Raghavan's PhD Research Summary

My thesis adviser was Professor Susan Horwitz.

One of the contributions of my PhD thesis is an algorithm [2,5] for automatically extracting a selected fragment (i.e., set of selected statements) into a separate procedure, in a semantics-preserving manner. The statements are selected by the programmer (perhaps using the help of application-specific tools). My algorithm addresses the extraction of "difficult" selected fragments: fragments in which the selected statements are non-contiguous, and/or involve exiting jump statements (jumps whose targets are outside the code region that contains the fragment). My algorithm uses code-reordering transformations to move intervening non-selected statements out of the way, in a safe manner, whenever possible. Previously proposed algorithms for same the problem either perform no code reordering, or do so under conditions that are much more restrictive than those used in my approach. Also, they do not address the issue of exiting jumps at all.

My algorithm has several applications; e.g., it can be used to break a large monolithic procedure that contains several conceptually separate strands of computation into smaller procedures, one per strand (for this, the algorithm is applied individually on each strand). This restructuring improves the understandability of the program.

Another problem I address in my thesis is the detection and elimination of duplicated fragments in source code. It is a well-known fact that real programs contain a lot of duplication. A group of clones (instances of duplicated code fragments) can be eliminated, after detection, by extracting them into a separate new procedure and replacing each clone by a call to this procedure. This restructuring activity reduces code size, and improves modularity (which in turn improves understandability, eases future enhancements and bug fixes, and increases the potential for future reuse).

My first contribution in this context is an algorithm [3] for detecting duplicated fragments (clones) in source code, and a prototype implementation of this algorithm. The novel aspect of my approach is that clones are detected by finding isomorphic subgraphs in a Program Dependence Graph (PDG) representation of the program.

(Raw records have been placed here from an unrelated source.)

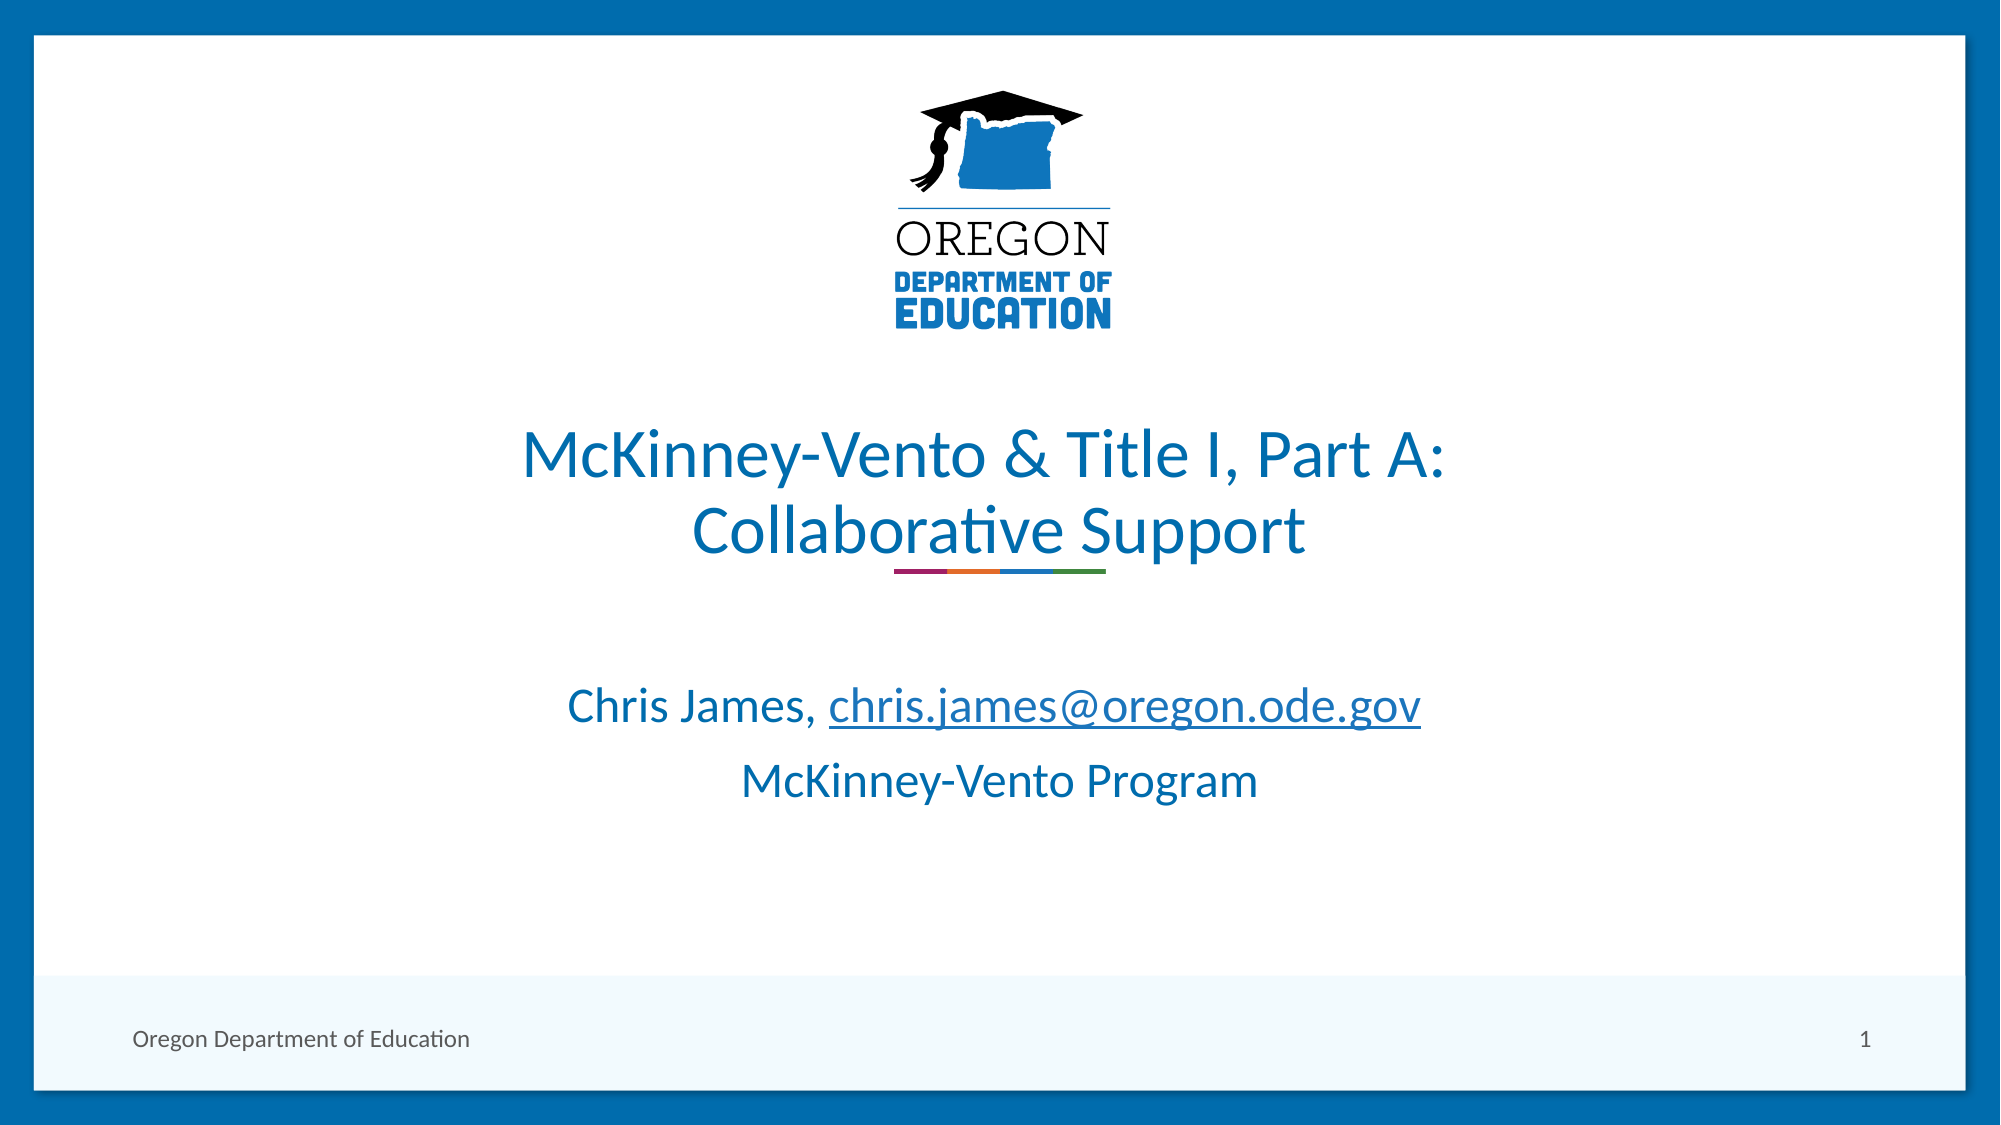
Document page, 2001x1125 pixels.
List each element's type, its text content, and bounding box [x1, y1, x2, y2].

picture [825, 35, 1175, 391]
slide_number 1 [1412, 1007, 1887, 1068]
title McKinney-Vento & Title I, Part A: Collaborative Support [249, 407, 1750, 576]
subtitle Chris James, chris.james@oregon.ode.gov McKinney-Vento Program [249, 590, 1750, 863]
footer Oregon Department of Education [117, 1007, 588, 1068]
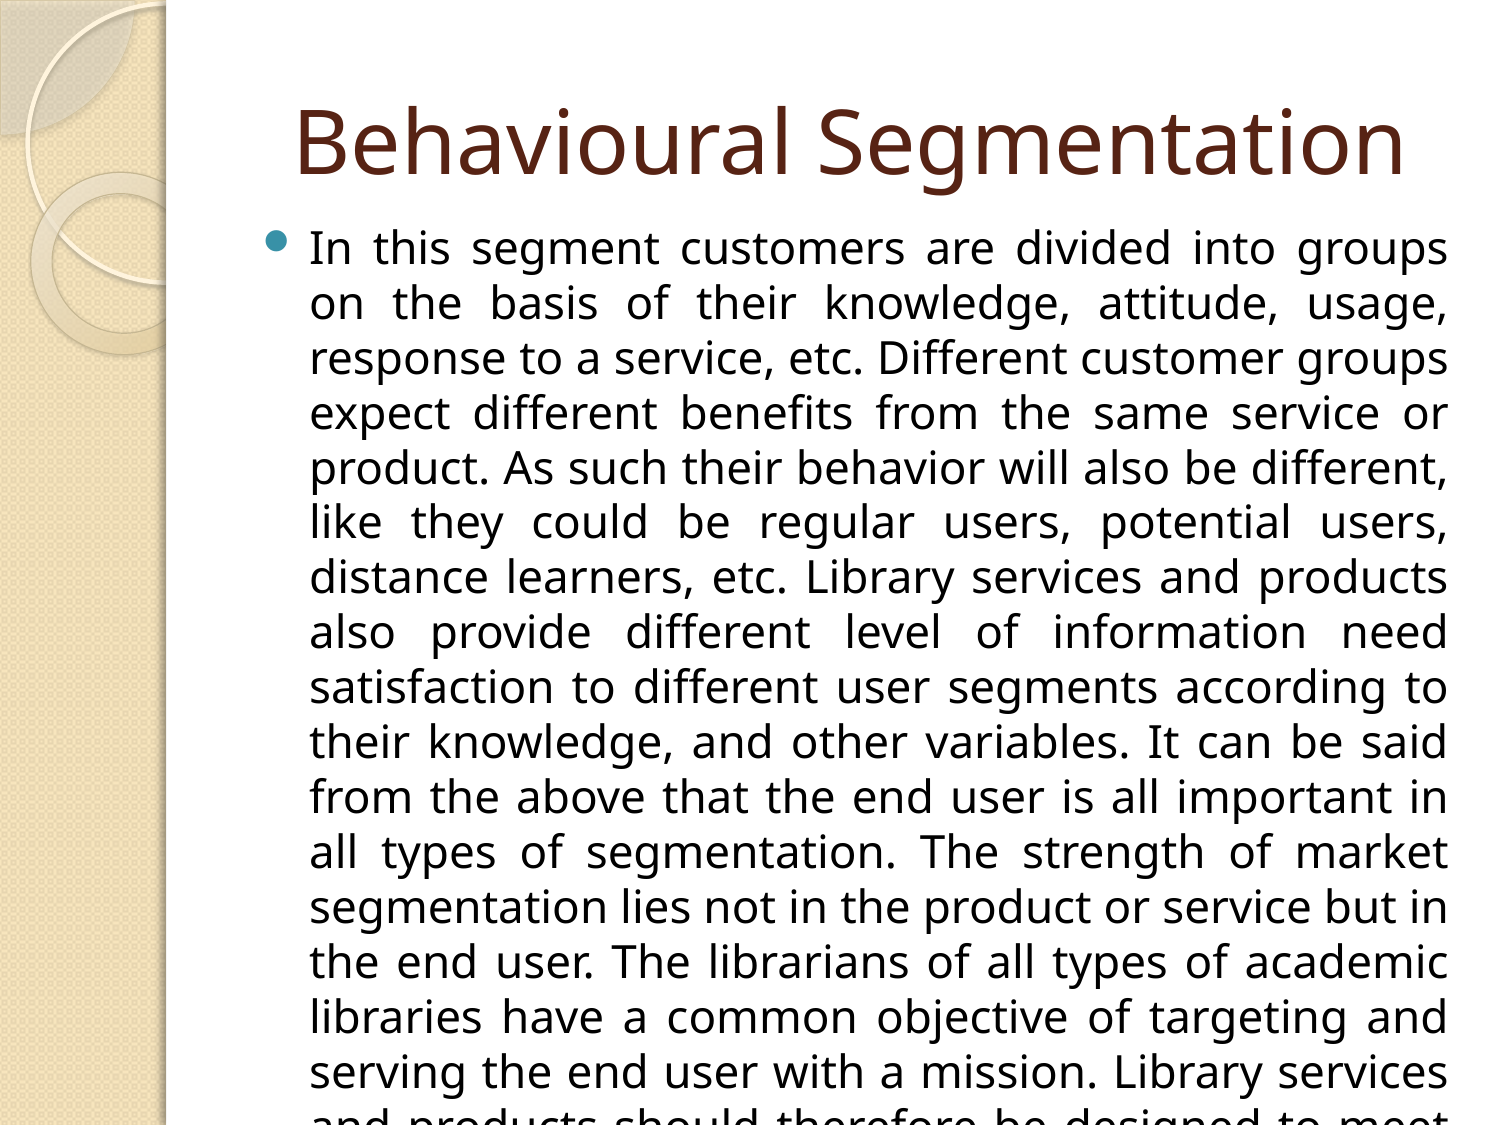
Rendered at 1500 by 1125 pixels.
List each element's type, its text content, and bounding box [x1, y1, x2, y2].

list In this segment customers are divided into groups on the basis of their knowledge, attitude, usage, response to a service, etc. Different customer groups expect different benefits from the same service or product. As such their behavior will also be different, like they could be regular users, potential users, distance learners, etc. Library services and products also provide different level of information need satisfaction to different user segments according to their knowledge, and other variables. It can be said from the above that the end user is all important in all types of segmentation. The strength of market segmentation lies not in the product or service but in the end user. The librarians of all types of academic libraries have a common objective of targeting and serving the end user with a mission. Library services and products should therefore be designed to meet the needs of all as well as individual user in different segments. [234, 210, 1465, 999]
title Behavioural Segmentation [235, 45, 1466, 233]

The key benefit of this approach is that groups of clones that match dependence-wise but do not match exactly at the source level can be detected; e.g., groups in which matching statements are not in the same order in all clones, groups in which non-matching statements intervene between matching statements (i.e., clones are non-contiguous), and groups in which variable names are not identical. Groups of clones with such difficult characteristics can be created when programmers use copy-and-paste, and then modify pasted code, to implement new features that resemble existing features. Previous approaches to clone detection, which work on the source text, or syntax-tree, or control-flow-graph representation of the program, cannot in general identify clone groups with such difficult characteristics (except for variable renaming).

My second contribution in this context is an algorithm [1] for extracting a group of clones into a single separate procedure. It addresses the extraction of difficult groups of clones, and thereby complements my clone-detection approach. It uses the single-fragment extraction algorithm (described earlier) as a subroutine, to deal with individual clones that are non-contiguous and/or involve exiting jumps. It then makes "out of order" groups "in order" by permuting the statements in each clone to bring matching statements into the same order. My algorithm has several new aspects when compared to previous clone-group-extraction algorithms: it is the first to address exiting jumps, and the first to use a pre-pass to move as many intervening non-cloned statements out of the way as possible. It also often produces better extracted procedures -- procedures that contain cleaner code and have fewer parameters.